**** RECORDS FOR THE EXERCISE ****

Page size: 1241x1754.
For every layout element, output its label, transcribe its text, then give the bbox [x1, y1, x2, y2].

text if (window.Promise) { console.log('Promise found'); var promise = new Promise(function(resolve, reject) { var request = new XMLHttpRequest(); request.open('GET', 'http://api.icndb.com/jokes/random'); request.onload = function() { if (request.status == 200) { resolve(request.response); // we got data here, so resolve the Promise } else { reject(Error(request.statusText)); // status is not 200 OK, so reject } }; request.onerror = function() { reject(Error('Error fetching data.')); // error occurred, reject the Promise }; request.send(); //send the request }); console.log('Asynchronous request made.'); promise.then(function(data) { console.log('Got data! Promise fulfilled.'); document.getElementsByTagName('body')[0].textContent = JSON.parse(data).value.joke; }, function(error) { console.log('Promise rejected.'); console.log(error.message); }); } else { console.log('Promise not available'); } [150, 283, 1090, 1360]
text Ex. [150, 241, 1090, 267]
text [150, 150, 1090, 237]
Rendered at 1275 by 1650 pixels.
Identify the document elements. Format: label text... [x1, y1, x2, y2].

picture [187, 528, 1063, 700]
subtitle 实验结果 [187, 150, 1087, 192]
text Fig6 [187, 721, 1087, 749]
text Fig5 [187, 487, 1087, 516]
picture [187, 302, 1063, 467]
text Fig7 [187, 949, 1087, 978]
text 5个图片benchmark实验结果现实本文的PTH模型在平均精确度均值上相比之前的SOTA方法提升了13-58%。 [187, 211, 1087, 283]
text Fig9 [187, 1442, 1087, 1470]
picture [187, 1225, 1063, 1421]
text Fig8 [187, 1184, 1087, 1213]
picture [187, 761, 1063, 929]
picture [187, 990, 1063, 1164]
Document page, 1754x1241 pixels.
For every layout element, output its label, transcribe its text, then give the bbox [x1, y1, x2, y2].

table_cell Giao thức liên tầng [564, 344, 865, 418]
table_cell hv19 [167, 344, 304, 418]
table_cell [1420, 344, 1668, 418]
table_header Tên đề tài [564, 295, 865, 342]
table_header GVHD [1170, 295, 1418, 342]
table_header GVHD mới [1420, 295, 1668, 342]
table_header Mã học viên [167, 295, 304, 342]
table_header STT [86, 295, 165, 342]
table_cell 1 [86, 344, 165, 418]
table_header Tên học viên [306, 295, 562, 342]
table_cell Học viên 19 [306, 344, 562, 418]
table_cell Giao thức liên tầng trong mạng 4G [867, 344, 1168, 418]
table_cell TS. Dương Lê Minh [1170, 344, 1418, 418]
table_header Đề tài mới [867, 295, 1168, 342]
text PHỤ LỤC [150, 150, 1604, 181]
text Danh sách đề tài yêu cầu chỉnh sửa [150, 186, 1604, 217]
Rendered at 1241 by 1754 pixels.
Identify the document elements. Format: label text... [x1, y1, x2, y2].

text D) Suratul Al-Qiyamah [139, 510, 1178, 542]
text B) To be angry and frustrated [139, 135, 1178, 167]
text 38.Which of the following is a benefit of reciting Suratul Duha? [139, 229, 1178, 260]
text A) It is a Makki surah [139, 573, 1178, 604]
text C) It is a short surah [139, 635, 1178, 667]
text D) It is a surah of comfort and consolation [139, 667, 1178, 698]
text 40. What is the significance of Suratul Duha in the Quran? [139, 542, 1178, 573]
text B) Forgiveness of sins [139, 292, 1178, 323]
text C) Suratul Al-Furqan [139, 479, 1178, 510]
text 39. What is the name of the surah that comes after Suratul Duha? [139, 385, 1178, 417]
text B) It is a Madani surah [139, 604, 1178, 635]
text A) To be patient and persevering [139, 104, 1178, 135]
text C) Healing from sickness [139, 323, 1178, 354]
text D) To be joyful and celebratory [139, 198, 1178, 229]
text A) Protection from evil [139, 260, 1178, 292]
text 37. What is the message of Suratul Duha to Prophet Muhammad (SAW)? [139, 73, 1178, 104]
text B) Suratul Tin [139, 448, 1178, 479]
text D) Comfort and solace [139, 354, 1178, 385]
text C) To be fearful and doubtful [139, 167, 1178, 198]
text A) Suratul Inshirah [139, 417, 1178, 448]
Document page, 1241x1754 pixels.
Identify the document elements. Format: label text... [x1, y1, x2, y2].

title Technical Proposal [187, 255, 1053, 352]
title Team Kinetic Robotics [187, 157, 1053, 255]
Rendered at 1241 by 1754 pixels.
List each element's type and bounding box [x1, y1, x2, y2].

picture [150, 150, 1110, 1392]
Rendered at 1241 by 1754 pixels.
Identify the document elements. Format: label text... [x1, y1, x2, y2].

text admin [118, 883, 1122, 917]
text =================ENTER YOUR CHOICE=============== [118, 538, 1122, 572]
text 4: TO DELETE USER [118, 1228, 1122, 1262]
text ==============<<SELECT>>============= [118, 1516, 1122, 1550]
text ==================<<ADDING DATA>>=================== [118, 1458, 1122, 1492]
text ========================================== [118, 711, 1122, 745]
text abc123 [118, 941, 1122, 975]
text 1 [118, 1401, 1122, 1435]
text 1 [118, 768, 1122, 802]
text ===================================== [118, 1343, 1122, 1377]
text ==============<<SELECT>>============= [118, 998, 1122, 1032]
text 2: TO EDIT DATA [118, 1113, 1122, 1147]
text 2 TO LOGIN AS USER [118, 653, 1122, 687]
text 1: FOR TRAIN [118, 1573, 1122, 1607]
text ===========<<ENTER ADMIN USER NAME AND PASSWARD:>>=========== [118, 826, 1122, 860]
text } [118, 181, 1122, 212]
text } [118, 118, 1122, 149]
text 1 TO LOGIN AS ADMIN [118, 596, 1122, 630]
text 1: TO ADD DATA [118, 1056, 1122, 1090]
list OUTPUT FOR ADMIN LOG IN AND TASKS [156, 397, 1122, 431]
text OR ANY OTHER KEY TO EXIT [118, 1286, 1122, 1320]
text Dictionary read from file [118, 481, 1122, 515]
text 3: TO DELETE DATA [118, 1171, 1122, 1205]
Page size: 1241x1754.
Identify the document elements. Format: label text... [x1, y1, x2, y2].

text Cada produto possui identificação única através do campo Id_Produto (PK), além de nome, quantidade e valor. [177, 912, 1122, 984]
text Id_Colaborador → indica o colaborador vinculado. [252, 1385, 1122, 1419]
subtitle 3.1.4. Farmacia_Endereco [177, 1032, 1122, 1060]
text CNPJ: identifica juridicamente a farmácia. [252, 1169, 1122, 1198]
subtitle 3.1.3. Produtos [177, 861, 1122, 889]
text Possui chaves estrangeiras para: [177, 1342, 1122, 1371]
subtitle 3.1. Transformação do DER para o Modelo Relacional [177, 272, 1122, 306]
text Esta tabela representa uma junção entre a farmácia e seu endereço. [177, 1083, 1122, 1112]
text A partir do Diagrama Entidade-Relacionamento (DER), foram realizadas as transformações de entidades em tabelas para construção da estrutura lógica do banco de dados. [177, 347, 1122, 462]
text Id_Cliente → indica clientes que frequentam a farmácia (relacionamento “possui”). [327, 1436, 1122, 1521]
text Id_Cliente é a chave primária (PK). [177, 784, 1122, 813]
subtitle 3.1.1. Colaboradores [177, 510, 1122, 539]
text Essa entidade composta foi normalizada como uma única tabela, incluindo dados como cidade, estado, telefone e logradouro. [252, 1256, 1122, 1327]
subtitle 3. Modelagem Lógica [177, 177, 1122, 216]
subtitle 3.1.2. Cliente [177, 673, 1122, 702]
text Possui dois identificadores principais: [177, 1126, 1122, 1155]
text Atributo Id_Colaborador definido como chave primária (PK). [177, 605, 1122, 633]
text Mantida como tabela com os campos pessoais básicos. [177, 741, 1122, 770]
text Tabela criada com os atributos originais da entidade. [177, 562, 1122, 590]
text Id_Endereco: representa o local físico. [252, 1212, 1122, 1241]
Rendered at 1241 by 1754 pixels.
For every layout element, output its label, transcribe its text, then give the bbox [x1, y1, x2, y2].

****

• EXERCISE: Up to and including the line that holds "text [150, 150, 1090, 237]", reproduce the records above exactly from their first line, and give nothing else.

• RESULT:
Page size: 1241x1754.
For every layout element, output its label, transcribe its text, then give the bbox [x1, y1, x2, y2].

text if (window.Promise) { console.log('Promise found'); var promise = new Promise(function(resolve, reject) { var request = new XMLHttpRequest(); request.open('GET', 'http://api.icndb.com/jokes/random'); request.onload = function() { if (request.status == 200) { resolve(request.response); // we got data here, so resolve the Promise } else { reject(Error(request.statusText)); // status is not 200 OK, so reject } }; request.onerror = function() { reject(Error('Error fetching data.')); // error occurred, reject the Promise }; request.send(); //send the request }); console.log('Asynchronous request made.'); promise.then(function(data) { console.log('Got data! Promise fulfilled.'); document.getElementsByTagName('body')[0].textContent = JSON.parse(data).value.joke; }, function(error) { console.log('Promise rejected.'); console.log(error.message); }); } else { console.log('Promise not available'); } [150, 283, 1090, 1360]
text Ex. [150, 241, 1090, 267]
text [150, 150, 1090, 237]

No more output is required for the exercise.